> **EXERCISE**
Search the data below for the word "pixels" and copy each line that holds it.

> **RECORDS SUPPLIED**
========================
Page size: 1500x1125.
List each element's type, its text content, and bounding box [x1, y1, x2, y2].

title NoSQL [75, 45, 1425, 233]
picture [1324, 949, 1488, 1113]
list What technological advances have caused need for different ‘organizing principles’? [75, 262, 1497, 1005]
========================
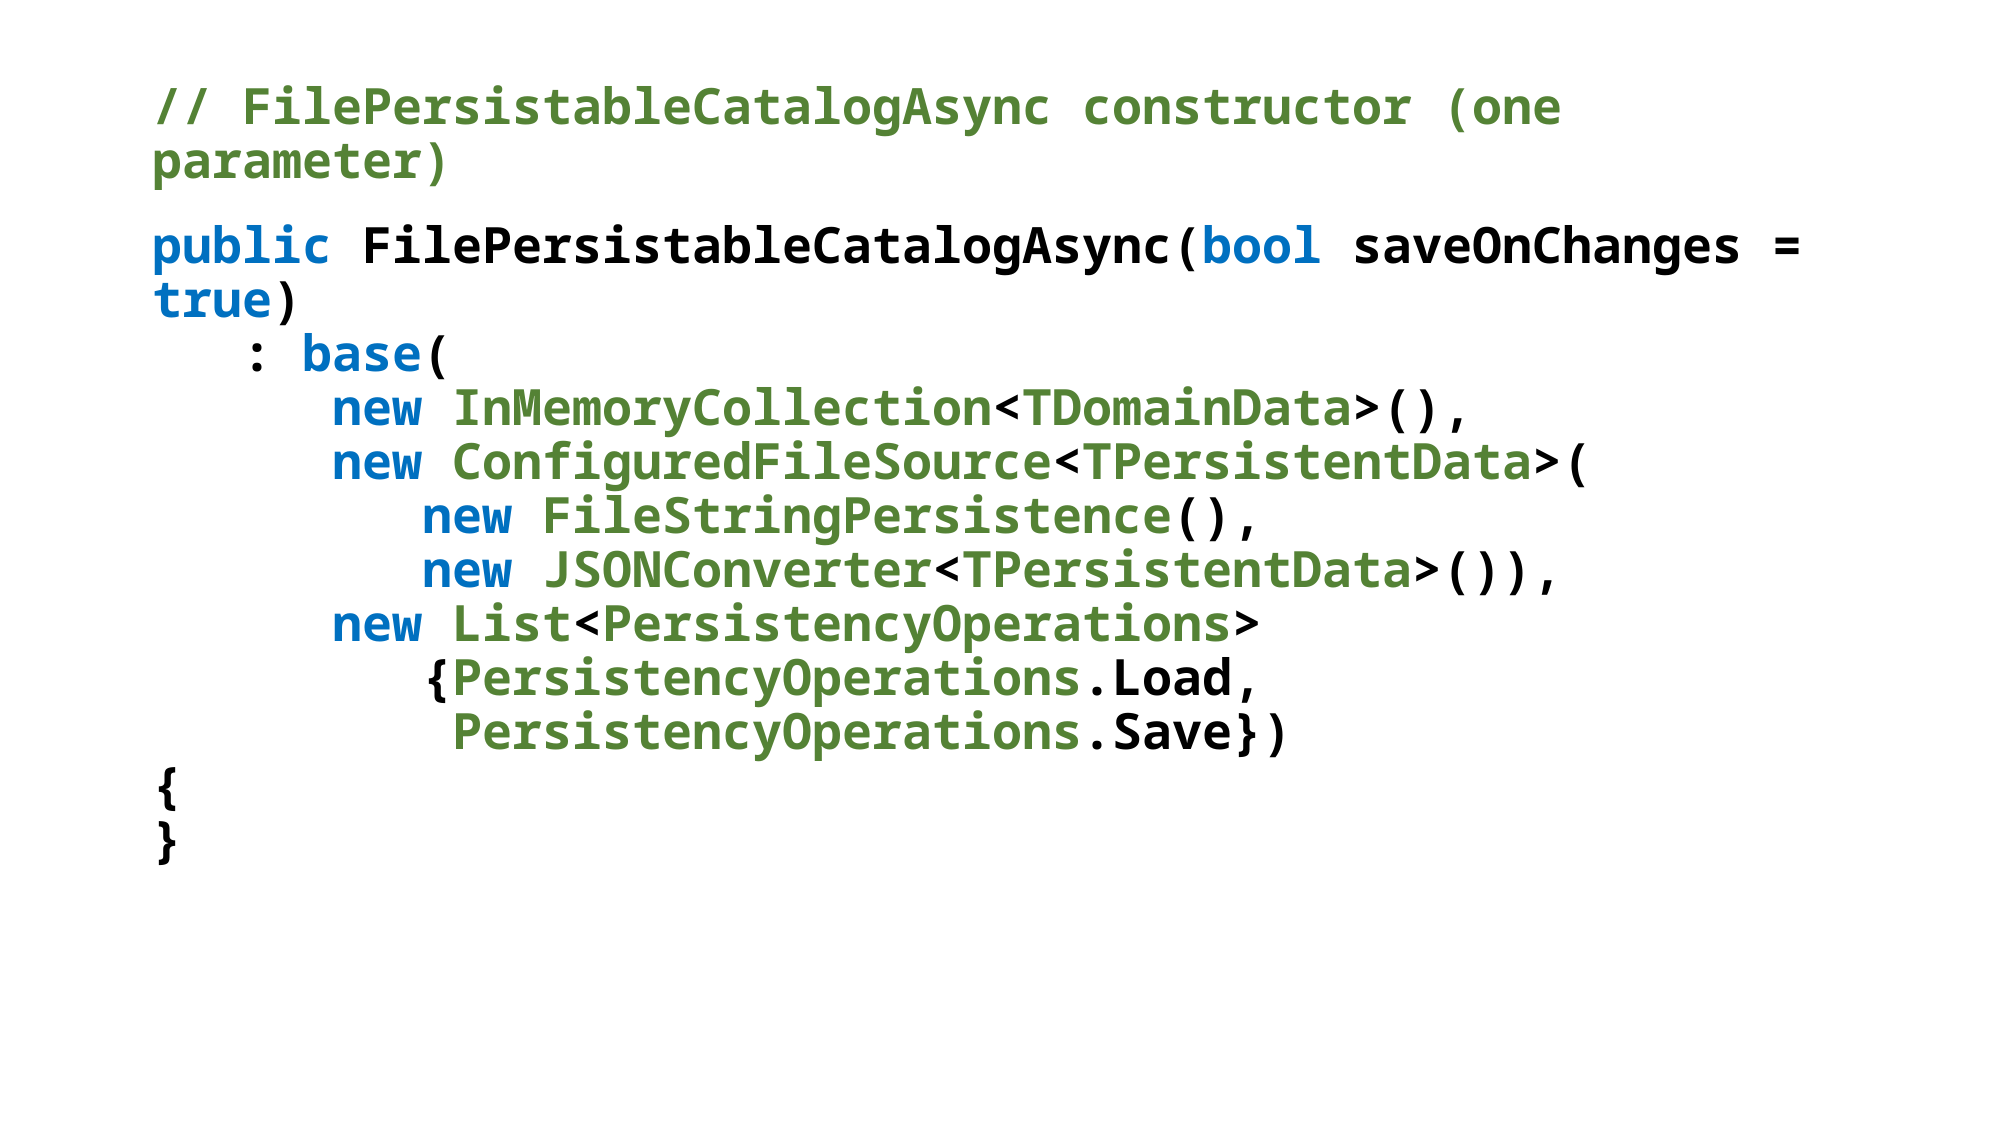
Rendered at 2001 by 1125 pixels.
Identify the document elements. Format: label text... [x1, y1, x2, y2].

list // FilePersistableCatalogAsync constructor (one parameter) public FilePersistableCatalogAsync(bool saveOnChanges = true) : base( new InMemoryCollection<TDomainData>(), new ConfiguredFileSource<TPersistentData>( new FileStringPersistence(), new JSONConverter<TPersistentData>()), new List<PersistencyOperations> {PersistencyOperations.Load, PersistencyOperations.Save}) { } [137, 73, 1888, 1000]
========================
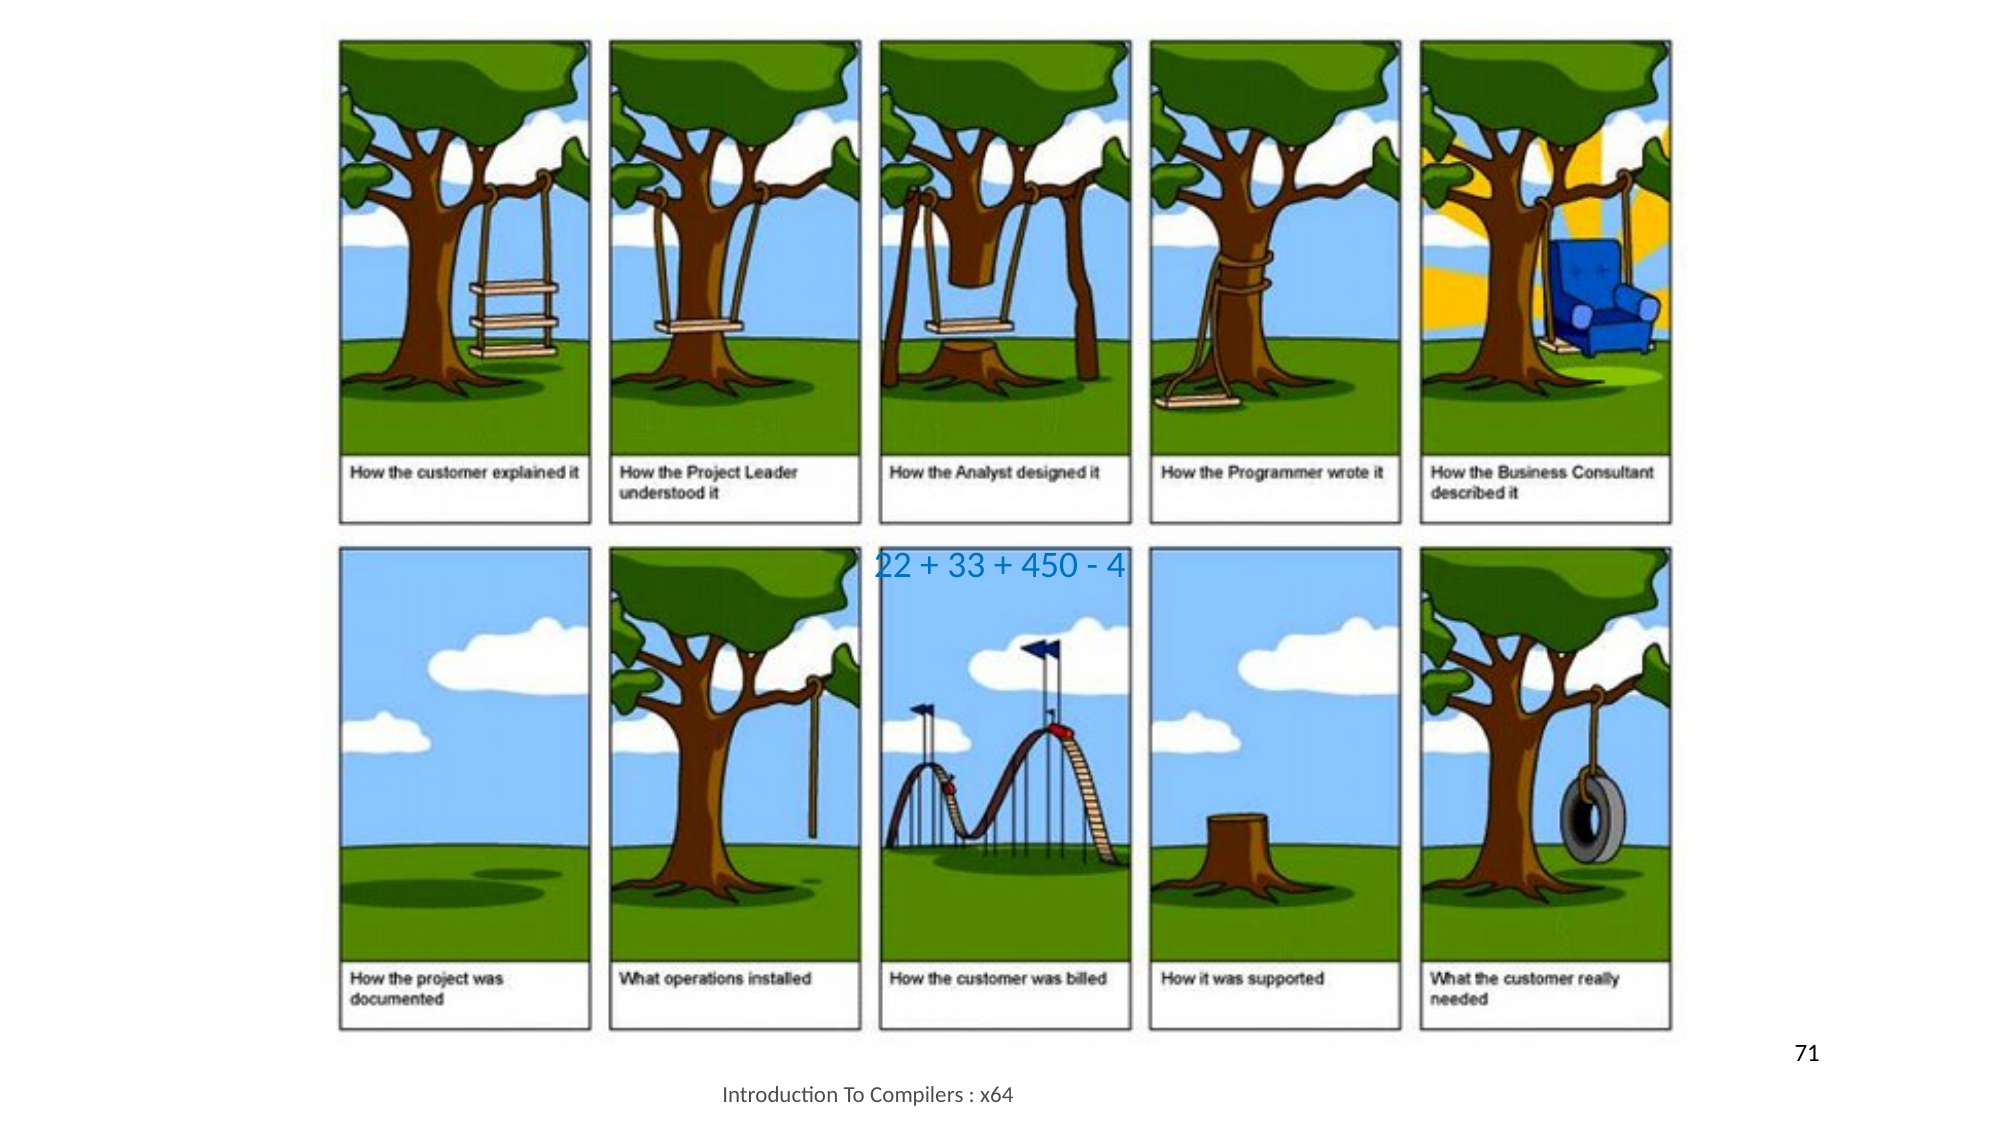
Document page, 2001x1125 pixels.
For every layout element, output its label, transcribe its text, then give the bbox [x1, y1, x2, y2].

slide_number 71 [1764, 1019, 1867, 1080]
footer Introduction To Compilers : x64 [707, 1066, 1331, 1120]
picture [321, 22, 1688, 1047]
========================
> **EXERCISE RESPONSE**
Rendered at 2001 by 1125 pixels.
Document page, 2001x1125 pixels.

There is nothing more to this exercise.